Egg Free, Dairy Free, Nut Free Jell-O Poke Cupcakes

I loved Jell-O poke cakes when I was a child. I decided I would try to recreate that recipe with a safe white cake and whipped cream. They turned out so good and just like I remembered them.

Jell-O Poke Cupcakes

18-24 prepared vanilla cupcakes
3 oz box Jell-O, any flavor desired
1 cup boiling water
1/2 cup cold water
Prepared safe whipped cream (I used Rich's Whip beaten very stiff)

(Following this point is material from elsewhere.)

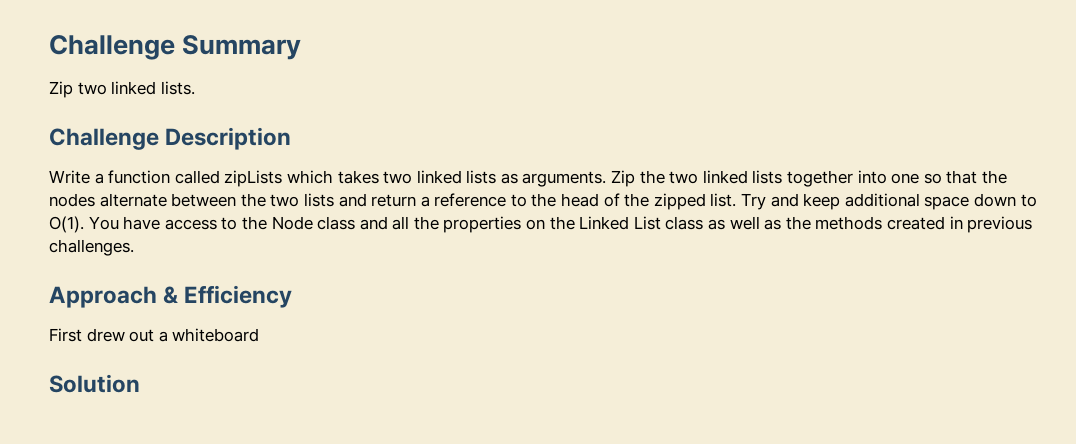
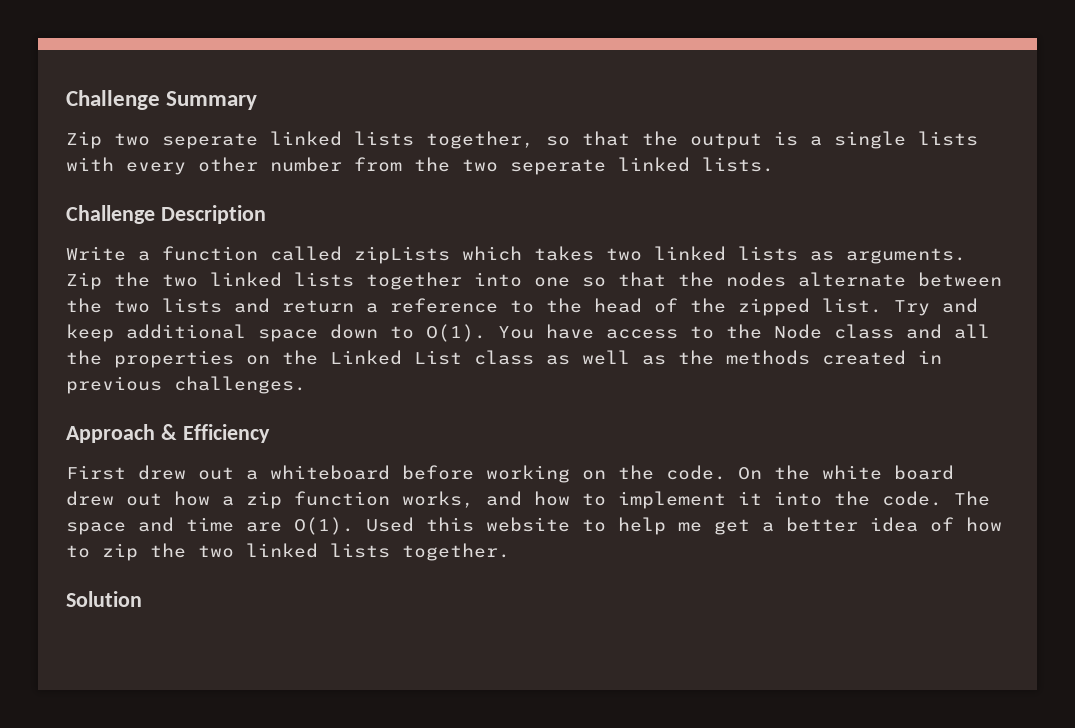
(107, 88) none -> [162,131,978,149] [66,157,606,175] seperate linked lists together, so that the output is a single lists with every other number from the two seperate
(260, 335) none -> [402,465,954,483] [66,491,990,509] [66,517,1002,535] [66,543,510,561] before working on the code. On the white board drew out how a zip function works, and how to implement it into the code. The space and time are O(1). Used this website to help me get a better idea of how to zip the two linked lists together.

Cool the cupcakes for 15 minutes. Prick the cupcakes with a fork at least 4 times. Place the Jell-O in a bowl and pour the boiling water over top. Whisk until all of the Jell-O crystals have dissolved. Add the cold water and whisk to combine. Spoon the Jell-O mixture over the poked cupcakes, allowing the excess liquid to drip back into the bowl. Use a paper towel to wipe the bottoms of the wrappers. Place the cupcakes in the fridge to chill for at least 4 hours. Top with the whipped cream. Store covered in the fridge.
*  A prepared 8x11 or 9x13 white cake can be substituted for the cupcakes. Simply pour the Jell-O mixture over the poked cake.
*  I used the Amazing Vanilla Cupcakes recipe I posted on 5/28/10.